| name | git-commit-convention |
| description | Create Git commits with a semi-detailed Conventional Commit message using heredoc input. Use when asked to commit current changes, draft commit text, or enforce repository commit style. |
Git Commit Convention
Overview
Create commits with:
- Conventional Commit subject line.
- Semi-detailed body (concise but informative).
- Heredoc commit input (
git commit -F - <<'EOF'), not -m.
Workflow
- Inspect pending changes with
git status --short.
- Review staged content with
git diff --staged --stat and git diff --staged.
- If nothing is staged, stage the intended files (
git add <paths> or git add -A when explicitly appropriate).

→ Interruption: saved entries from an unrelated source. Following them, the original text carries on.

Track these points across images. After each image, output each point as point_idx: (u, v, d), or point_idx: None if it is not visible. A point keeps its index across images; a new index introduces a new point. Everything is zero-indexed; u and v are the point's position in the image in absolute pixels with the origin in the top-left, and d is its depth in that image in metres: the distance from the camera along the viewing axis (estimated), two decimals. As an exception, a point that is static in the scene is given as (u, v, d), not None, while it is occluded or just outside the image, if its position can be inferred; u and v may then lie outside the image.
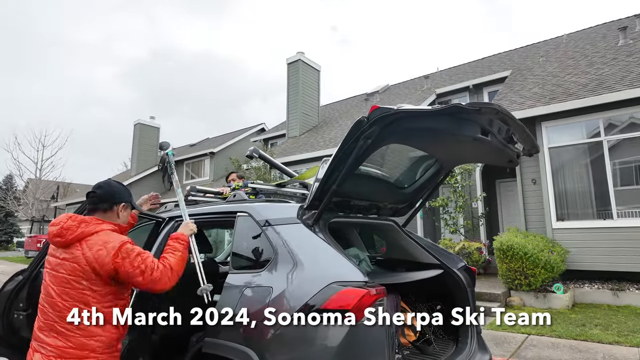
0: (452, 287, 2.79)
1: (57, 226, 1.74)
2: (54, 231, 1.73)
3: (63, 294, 1.66)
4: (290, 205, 2.44)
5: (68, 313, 1.64)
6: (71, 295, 1.66)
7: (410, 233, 3.07)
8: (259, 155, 3.09)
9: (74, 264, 1.67)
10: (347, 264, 1.93)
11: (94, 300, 1.68)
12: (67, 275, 1.67)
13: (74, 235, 1.69)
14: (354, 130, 1.96)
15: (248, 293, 2.10)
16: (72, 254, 1.68)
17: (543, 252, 6.51)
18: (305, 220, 2.25)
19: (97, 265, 1.66)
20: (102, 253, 1.67)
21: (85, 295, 1.67)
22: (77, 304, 1.66)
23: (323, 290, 1.83)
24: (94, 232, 1.73)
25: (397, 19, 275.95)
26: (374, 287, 1.81)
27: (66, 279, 1.67)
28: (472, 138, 1.92)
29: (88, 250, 1.67)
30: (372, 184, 2.70)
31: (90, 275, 1.67)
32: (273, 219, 2.32)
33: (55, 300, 1.67)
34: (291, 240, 2.15)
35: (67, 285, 1.66)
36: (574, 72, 9.35)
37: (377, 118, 1.88)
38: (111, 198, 1.89)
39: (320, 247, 2.08)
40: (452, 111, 1.74)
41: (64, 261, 1.69)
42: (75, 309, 1.64)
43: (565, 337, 4.84)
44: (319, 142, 12.44)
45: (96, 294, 1.69)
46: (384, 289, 1.84)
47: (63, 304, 1.65)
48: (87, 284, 1.67)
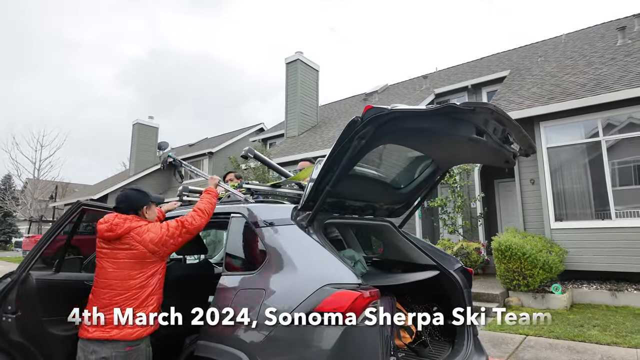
0: (448, 288, 2.77)
1: (106, 224, 2.11)
2: (104, 228, 2.10)
3: (130, 271, 2.07)
4: (284, 206, 2.41)
5: (136, 285, 2.07)
6: (139, 270, 2.09)
7: (407, 234, 3.05)
8: (254, 156, 3.06)
9: (131, 251, 2.08)
10: (341, 265, 1.91)
11: (152, 271, 2.12)
12: (127, 259, 2.08)
13: (123, 229, 2.09)
14: (347, 130, 1.94)
15: (241, 295, 2.07)
16: (127, 243, 2.09)
17: (541, 252, 6.49)
18: (299, 221, 2.23)
19: (154, 246, 2.11)
20: (152, 236, 2.12)
21: (144, 272, 2.10)
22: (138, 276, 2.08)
23: (316, 292, 1.80)
24: (137, 227, 2.13)
25: (396, 19, 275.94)
26: (368, 289, 1.78)
27: (127, 262, 2.08)
28: (467, 138, 1.89)
29: (140, 238, 2.10)
30: (368, 185, 2.68)
31: (145, 255, 2.10)
32: (266, 219, 2.29)
33: (119, 279, 2.06)
34: (284, 241, 2.13)
35: (129, 266, 2.08)
36: (572, 72, 9.34)
37: (371, 118, 1.85)
38: (132, 208, 2.25)
39: (313, 248, 2.05)
40: (447, 111, 1.71)
41: (121, 250, 2.09)
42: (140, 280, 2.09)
43: (563, 337, 4.82)
44: (318, 142, 12.42)
45: (152, 265, 2.13)
46: (378, 291, 1.81)
47: (128, 280, 2.06)
48: (144, 263, 2.10)
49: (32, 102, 69.18)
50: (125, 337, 2.01)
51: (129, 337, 2.02)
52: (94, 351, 2.00)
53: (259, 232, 2.25)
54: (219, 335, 2.04)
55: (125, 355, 2.02)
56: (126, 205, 2.23)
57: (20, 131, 51.82)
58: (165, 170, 20.94)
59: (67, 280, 2.40)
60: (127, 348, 2.03)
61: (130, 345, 2.03)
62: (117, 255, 2.09)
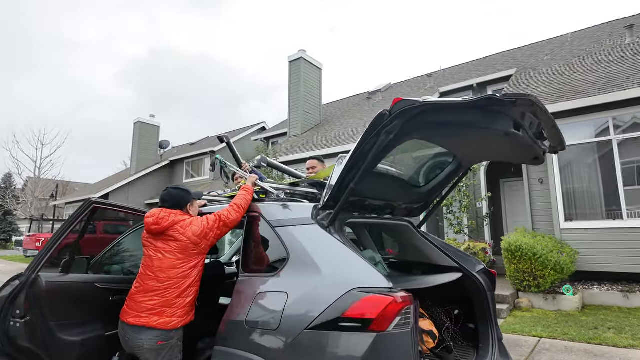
0: (471, 291, 2.66)
1: (153, 217, 2.24)
2: (151, 221, 2.23)
3: (174, 260, 2.17)
4: (303, 205, 2.30)
5: (178, 274, 2.15)
6: (182, 260, 2.18)
7: (426, 234, 2.94)
8: (268, 164, 2.98)
9: (176, 242, 2.19)
10: (369, 268, 1.80)
11: (194, 262, 2.21)
12: (171, 250, 2.18)
13: (168, 222, 2.22)
14: (374, 125, 1.83)
15: (261, 298, 1.96)
16: (171, 236, 2.20)
17: (552, 253, 6.38)
18: (320, 220, 2.12)
19: (196, 238, 2.21)
20: (195, 229, 2.23)
21: (186, 262, 2.18)
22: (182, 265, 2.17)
23: (343, 297, 1.69)
24: (181, 221, 2.26)
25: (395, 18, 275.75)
26: (400, 294, 1.67)
27: (173, 253, 2.18)
28: (504, 133, 1.78)
29: (184, 230, 2.21)
30: (388, 183, 2.57)
31: (189, 246, 2.20)
32: (285, 219, 2.19)
33: (162, 267, 2.15)
34: (306, 241, 2.01)
35: (173, 257, 2.17)
36: (581, 71, 9.22)
37: (400, 111, 1.74)
38: (178, 205, 2.36)
39: (337, 249, 1.94)
40: (485, 103, 1.60)
41: (167, 241, 2.20)
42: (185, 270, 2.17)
43: (579, 340, 4.71)
44: (321, 141, 12.30)
45: (194, 257, 2.22)
46: (411, 296, 1.70)
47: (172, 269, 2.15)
48: (187, 254, 2.19)
49: (32, 101, 69.08)
50: (161, 326, 2.06)
51: (166, 326, 2.07)
52: (130, 336, 2.08)
53: (278, 232, 2.14)
54: (237, 341, 1.93)
55: (157, 349, 2.05)
56: (171, 204, 2.35)
57: (21, 130, 51.65)
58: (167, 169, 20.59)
59: (77, 282, 2.28)
60: (159, 342, 2.05)
61: (162, 339, 2.06)
62: (162, 245, 2.20)
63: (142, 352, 2.05)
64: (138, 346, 2.06)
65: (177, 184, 2.61)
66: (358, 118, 13.69)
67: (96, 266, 2.83)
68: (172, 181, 22.01)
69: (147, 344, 2.04)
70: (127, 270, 3.08)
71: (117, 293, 2.36)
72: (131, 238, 2.99)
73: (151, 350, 2.04)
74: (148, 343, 2.04)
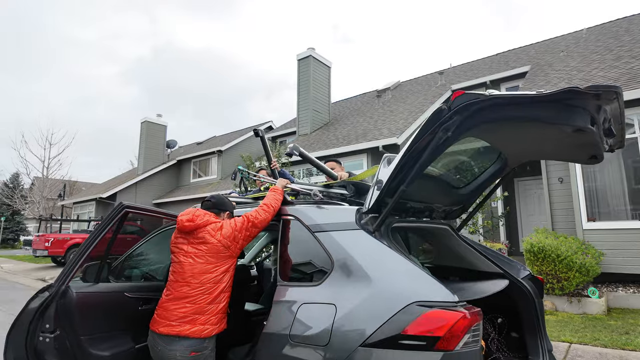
0: (517, 298, 2.49)
1: (188, 215, 2.22)
2: (185, 218, 2.20)
3: (206, 264, 2.11)
4: (344, 208, 2.14)
5: (210, 280, 2.08)
6: (213, 264, 2.12)
7: (466, 238, 2.77)
8: (300, 154, 2.80)
9: (206, 245, 2.14)
10: (428, 279, 1.64)
11: (225, 267, 2.15)
12: (202, 254, 2.13)
13: (202, 221, 2.19)
14: (431, 121, 1.67)
15: (305, 311, 1.80)
16: (202, 237, 2.16)
17: (577, 254, 6.18)
18: (364, 225, 1.96)
19: (227, 241, 2.15)
20: (225, 231, 2.18)
21: (218, 267, 2.13)
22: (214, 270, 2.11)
23: (402, 311, 1.53)
24: (213, 222, 2.23)
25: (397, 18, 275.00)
26: (468, 308, 1.51)
27: (204, 257, 2.12)
28: (576, 129, 1.61)
29: (214, 233, 2.17)
30: (428, 183, 2.41)
31: (219, 250, 2.14)
32: (326, 223, 2.03)
33: (194, 272, 2.09)
34: (352, 248, 1.86)
35: (204, 261, 2.12)
36: (600, 67, 8.99)
37: (462, 106, 1.58)
38: (219, 207, 2.38)
39: (389, 257, 1.78)
40: (564, 97, 1.44)
41: (197, 244, 2.15)
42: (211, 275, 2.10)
43: (611, 346, 4.52)
44: (332, 140, 12.13)
45: (225, 261, 2.15)
46: (480, 311, 1.54)
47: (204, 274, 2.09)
48: (218, 257, 2.13)
49: (37, 101, 69.34)
50: (194, 334, 1.98)
51: (199, 335, 1.99)
52: (161, 347, 2.00)
53: (318, 238, 1.99)
54: (280, 356, 1.78)
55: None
56: (216, 202, 2.38)
57: (29, 129, 51.85)
58: (174, 169, 20.49)
59: (107, 292, 2.14)
60: (191, 353, 1.96)
61: (196, 349, 1.98)
62: (193, 250, 2.15)
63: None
64: (170, 357, 1.95)
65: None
66: (369, 117, 13.50)
67: (116, 271, 2.70)
68: (179, 181, 21.93)
69: (179, 355, 1.94)
70: (148, 275, 2.95)
71: (146, 302, 2.22)
72: (153, 242, 2.85)
73: (183, 359, 1.94)
74: (181, 354, 1.94)
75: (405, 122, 10.64)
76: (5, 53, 61.98)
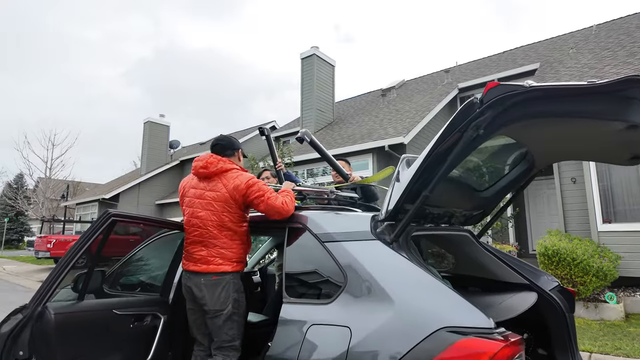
0: (546, 313, 2.27)
1: (202, 161, 2.26)
2: (199, 165, 2.25)
3: (209, 213, 2.17)
4: (358, 215, 1.93)
5: (212, 229, 2.16)
6: (215, 214, 2.17)
7: (487, 245, 2.55)
8: (311, 141, 2.59)
9: (217, 192, 2.18)
10: (459, 300, 1.42)
11: (229, 220, 2.18)
12: (211, 200, 2.18)
13: (216, 168, 2.21)
14: (461, 117, 1.45)
15: (315, 333, 1.59)
16: (214, 185, 2.20)
17: (593, 258, 5.94)
18: (380, 235, 1.74)
19: (235, 193, 2.16)
20: (237, 182, 2.18)
21: (224, 216, 2.18)
22: (218, 222, 2.17)
23: (429, 339, 1.32)
24: (229, 169, 2.24)
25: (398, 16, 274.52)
26: (508, 336, 1.29)
27: (211, 203, 2.18)
28: (631, 125, 1.39)
29: (227, 181, 2.19)
30: (450, 186, 2.19)
31: (228, 201, 2.17)
32: (338, 232, 1.82)
33: (203, 219, 2.17)
34: (367, 262, 1.64)
35: (211, 208, 2.18)
36: (613, 63, 8.72)
37: (496, 99, 1.36)
38: (232, 145, 2.40)
39: (411, 272, 1.57)
40: (620, 87, 1.22)
41: (209, 191, 2.20)
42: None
43: (634, 356, 4.28)
44: (337, 140, 11.91)
45: (231, 215, 2.19)
46: (522, 339, 1.32)
47: (209, 222, 2.17)
48: (226, 208, 2.17)
49: (39, 101, 69.52)
50: (212, 270, 2.12)
51: (217, 270, 2.12)
52: (186, 280, 2.18)
53: (329, 249, 1.78)
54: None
55: (214, 283, 2.10)
56: (227, 142, 2.37)
57: (31, 130, 51.89)
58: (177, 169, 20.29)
59: (93, 310, 1.93)
60: (214, 277, 2.11)
61: (217, 274, 2.12)
62: (207, 196, 2.19)
63: (200, 287, 2.10)
64: (195, 284, 2.13)
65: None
66: (374, 116, 13.28)
67: (110, 280, 2.50)
68: (182, 181, 21.79)
69: (203, 280, 2.11)
70: (146, 284, 2.75)
71: (138, 319, 2.02)
72: (152, 247, 2.65)
73: (207, 284, 2.10)
74: (205, 279, 2.11)
75: (411, 121, 10.41)
76: (5, 53, 62.16)
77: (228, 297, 2.11)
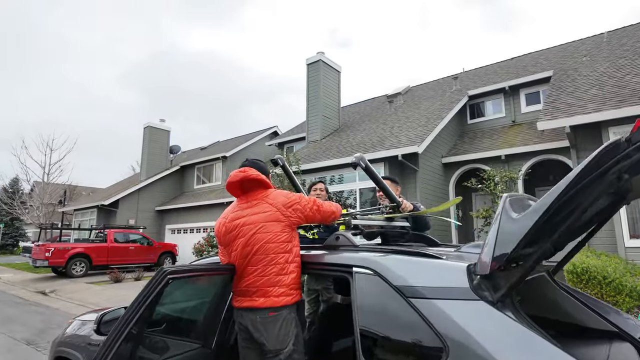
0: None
1: (242, 171, 2.17)
2: (240, 173, 2.15)
3: (262, 236, 2.03)
4: (445, 264, 1.63)
5: (270, 253, 2.01)
6: (269, 235, 2.04)
7: (564, 284, 2.27)
8: (366, 166, 2.40)
9: (266, 213, 2.07)
10: None
11: (284, 240, 2.05)
12: (263, 222, 2.05)
13: (256, 174, 2.14)
14: (602, 159, 1.18)
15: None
16: (260, 207, 2.09)
17: (626, 276, 5.68)
18: (480, 292, 1.46)
19: (283, 208, 2.09)
20: (282, 198, 2.12)
21: (278, 236, 2.04)
22: (274, 245, 2.03)
23: None
24: (269, 188, 2.19)
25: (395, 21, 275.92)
26: None
27: (264, 226, 2.04)
28: None
29: (272, 200, 2.10)
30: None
31: (280, 218, 2.06)
32: (425, 286, 1.53)
33: (257, 245, 2.02)
34: (476, 331, 1.35)
35: (264, 230, 2.04)
36: (633, 72, 8.52)
37: None
38: (265, 172, 2.28)
39: (533, 344, 1.28)
40: None
41: (256, 214, 2.08)
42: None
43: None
44: (346, 147, 11.63)
45: (285, 234, 2.06)
46: None
47: (265, 246, 2.02)
48: (278, 226, 2.06)
49: (38, 102, 68.93)
50: (267, 305, 1.96)
51: (274, 304, 1.96)
52: (239, 318, 2.03)
53: (418, 307, 1.48)
54: None
55: (271, 321, 1.95)
56: (259, 167, 2.28)
57: (29, 134, 51.29)
58: (177, 175, 20.05)
59: None
60: (270, 313, 1.95)
61: (274, 310, 1.96)
62: (255, 220, 2.07)
63: (257, 325, 1.94)
64: (251, 322, 1.97)
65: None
66: (382, 123, 13.02)
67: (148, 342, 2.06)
68: (182, 187, 21.44)
69: (259, 318, 1.95)
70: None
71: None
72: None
73: (264, 322, 1.93)
74: (261, 317, 1.95)
75: (424, 129, 10.16)
76: (5, 53, 61.63)
77: (288, 334, 1.95)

- Choose commit type and optional scope from the staged diff.
- Commit with heredoc using the format below.
- Verify with
git show --stat --oneline -1.
Commit Format
First line:
<type>(<scope>): <summary>
- Scope is optional:
<type>: <summary>
Allowed common types:
feat, fix, refactor, docs, test, chore, ci, build, perf, style, revert
Subject rules:
- Imperative mood (
add, fix, update, not added/fixes).
- No trailing period.
- Keep concise (target <= 72 chars).
Body rules (semi-detailed):
- 2-4 bullet lines.
- Explain what changed and why it matters.
- Mention key files/components when useful.
- Avoid noisy implementation trivia.
Footer:
- Add only when needed (e.g.,
BREAKING CHANGE: ..., Refs: #123).
Heredoc Template
git commit -F - <<'EOF'
feat(scope): short imperative summary
- describe the primary change and intent
- capture a second meaningful implementation detail
- note impact, migration, or behavior change when relevant
EOF
Guardrails
- Do not use
git commit -m with this convention.
- Do not include secrets, tokens, or generated noise in commit bodies.
- Keep messages specific to staged changes only.